The answer must be every line of the records below that holds the word "Right".

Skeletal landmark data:
--------------------------------------------------
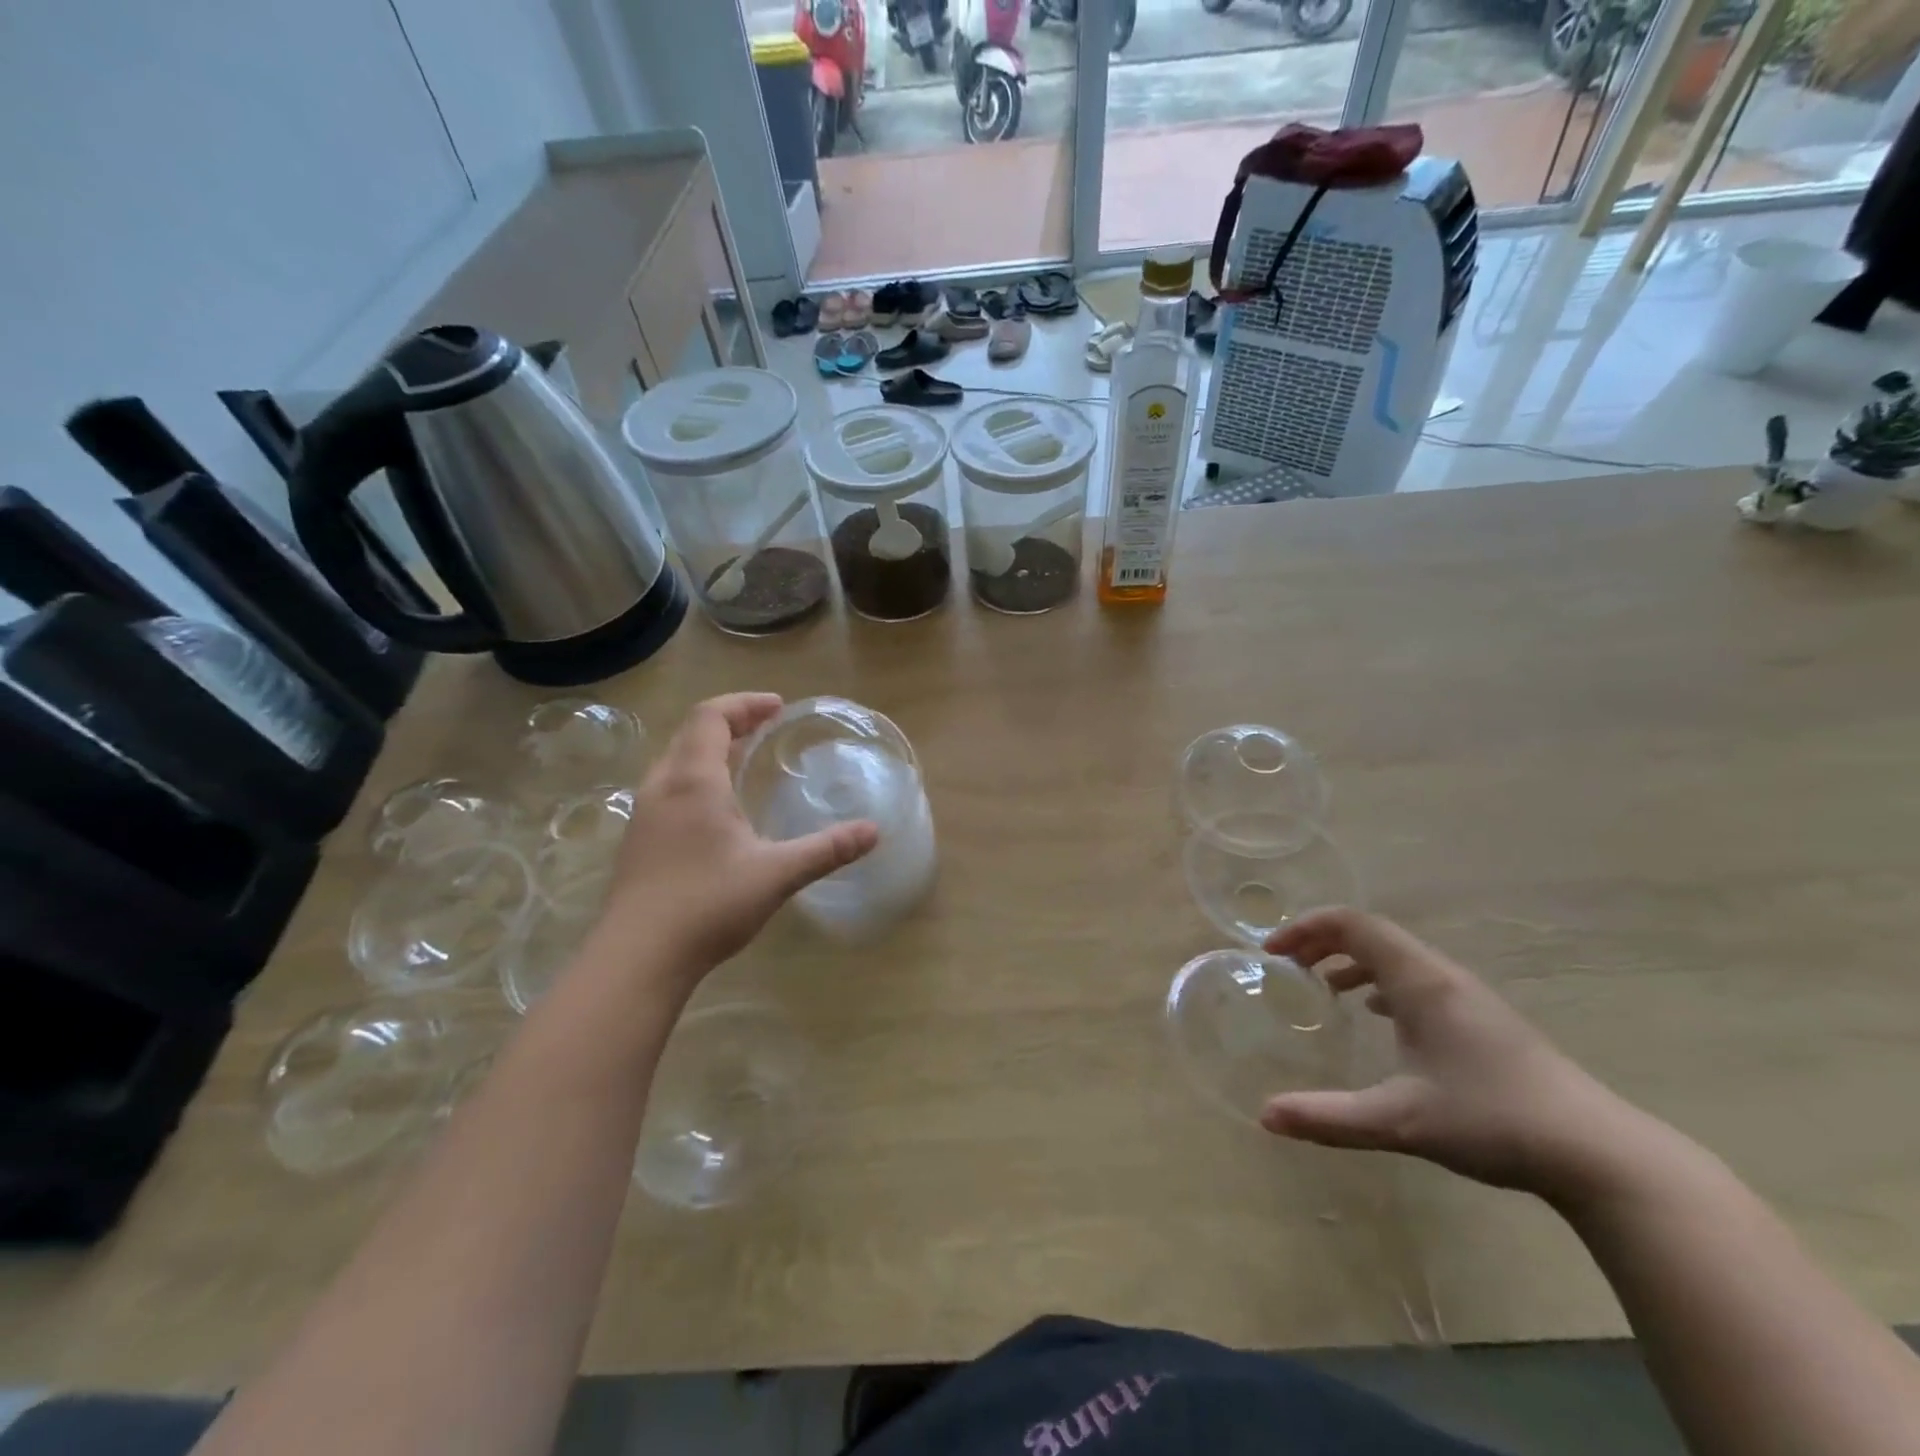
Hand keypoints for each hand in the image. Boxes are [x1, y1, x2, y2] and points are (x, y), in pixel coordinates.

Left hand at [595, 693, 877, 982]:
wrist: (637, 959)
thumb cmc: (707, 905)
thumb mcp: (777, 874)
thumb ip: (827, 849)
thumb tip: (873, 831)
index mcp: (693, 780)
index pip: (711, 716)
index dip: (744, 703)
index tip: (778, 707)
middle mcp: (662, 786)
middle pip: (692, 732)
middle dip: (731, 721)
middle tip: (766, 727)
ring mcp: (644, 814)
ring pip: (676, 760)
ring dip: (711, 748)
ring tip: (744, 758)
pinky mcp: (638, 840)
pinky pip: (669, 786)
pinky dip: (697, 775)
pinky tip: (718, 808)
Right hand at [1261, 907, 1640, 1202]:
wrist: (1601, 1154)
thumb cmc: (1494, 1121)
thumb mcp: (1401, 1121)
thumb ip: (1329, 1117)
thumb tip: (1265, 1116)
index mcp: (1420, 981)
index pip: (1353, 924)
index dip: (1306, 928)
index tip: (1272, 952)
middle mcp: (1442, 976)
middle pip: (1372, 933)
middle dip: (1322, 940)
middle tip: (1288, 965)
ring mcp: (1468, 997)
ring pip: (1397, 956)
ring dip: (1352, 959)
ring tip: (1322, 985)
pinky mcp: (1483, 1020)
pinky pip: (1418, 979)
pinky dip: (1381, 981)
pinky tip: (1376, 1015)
--------------------------------------------------
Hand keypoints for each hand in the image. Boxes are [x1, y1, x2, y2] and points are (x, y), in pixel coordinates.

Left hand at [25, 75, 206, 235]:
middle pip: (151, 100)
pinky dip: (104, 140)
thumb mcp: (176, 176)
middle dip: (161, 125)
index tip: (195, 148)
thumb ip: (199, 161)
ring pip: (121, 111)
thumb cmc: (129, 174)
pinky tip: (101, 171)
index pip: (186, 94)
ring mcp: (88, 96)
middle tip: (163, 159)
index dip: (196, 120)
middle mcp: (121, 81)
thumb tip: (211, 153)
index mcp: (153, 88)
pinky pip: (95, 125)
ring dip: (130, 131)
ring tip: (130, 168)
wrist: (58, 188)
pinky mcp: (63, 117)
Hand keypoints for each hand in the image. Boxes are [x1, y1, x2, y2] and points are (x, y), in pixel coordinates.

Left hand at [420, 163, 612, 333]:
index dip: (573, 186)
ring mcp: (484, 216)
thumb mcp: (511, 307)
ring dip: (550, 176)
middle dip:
--------------------------------------------------
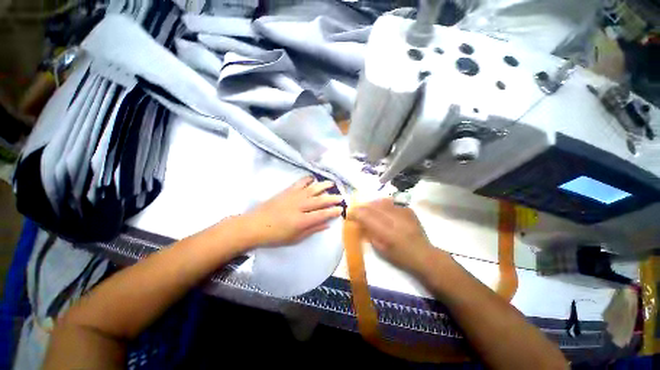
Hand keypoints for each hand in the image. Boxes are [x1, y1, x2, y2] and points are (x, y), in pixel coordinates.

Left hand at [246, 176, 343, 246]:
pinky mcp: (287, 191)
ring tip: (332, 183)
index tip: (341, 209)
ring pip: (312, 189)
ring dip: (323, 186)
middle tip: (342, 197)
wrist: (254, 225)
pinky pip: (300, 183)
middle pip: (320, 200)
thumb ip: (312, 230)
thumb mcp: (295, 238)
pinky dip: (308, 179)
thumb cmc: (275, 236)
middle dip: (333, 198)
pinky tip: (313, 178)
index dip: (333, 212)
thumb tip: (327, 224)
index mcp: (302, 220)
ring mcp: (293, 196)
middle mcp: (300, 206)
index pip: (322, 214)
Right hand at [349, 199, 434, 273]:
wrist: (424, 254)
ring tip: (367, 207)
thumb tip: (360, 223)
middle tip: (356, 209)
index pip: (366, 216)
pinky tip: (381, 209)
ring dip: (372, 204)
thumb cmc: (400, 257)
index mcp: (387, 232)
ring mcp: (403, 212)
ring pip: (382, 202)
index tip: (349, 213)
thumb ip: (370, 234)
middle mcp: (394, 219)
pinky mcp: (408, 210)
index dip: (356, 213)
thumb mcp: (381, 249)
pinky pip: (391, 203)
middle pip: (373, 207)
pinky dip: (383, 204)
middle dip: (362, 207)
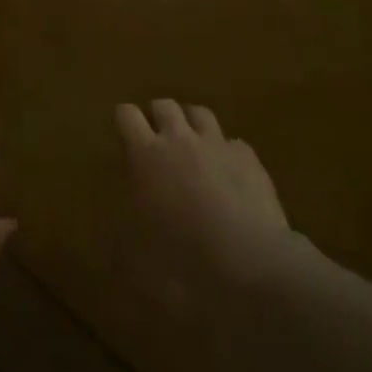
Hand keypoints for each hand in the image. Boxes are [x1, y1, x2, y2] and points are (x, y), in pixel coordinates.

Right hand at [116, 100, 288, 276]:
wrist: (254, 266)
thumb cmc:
--------------------------------------------------
**Solution to the problem:**
Right hand at [1261, 907, 1640, 1202]:
Right hand at [349, 199, 434, 273]:
Right hand at [116, 100, 288, 276]:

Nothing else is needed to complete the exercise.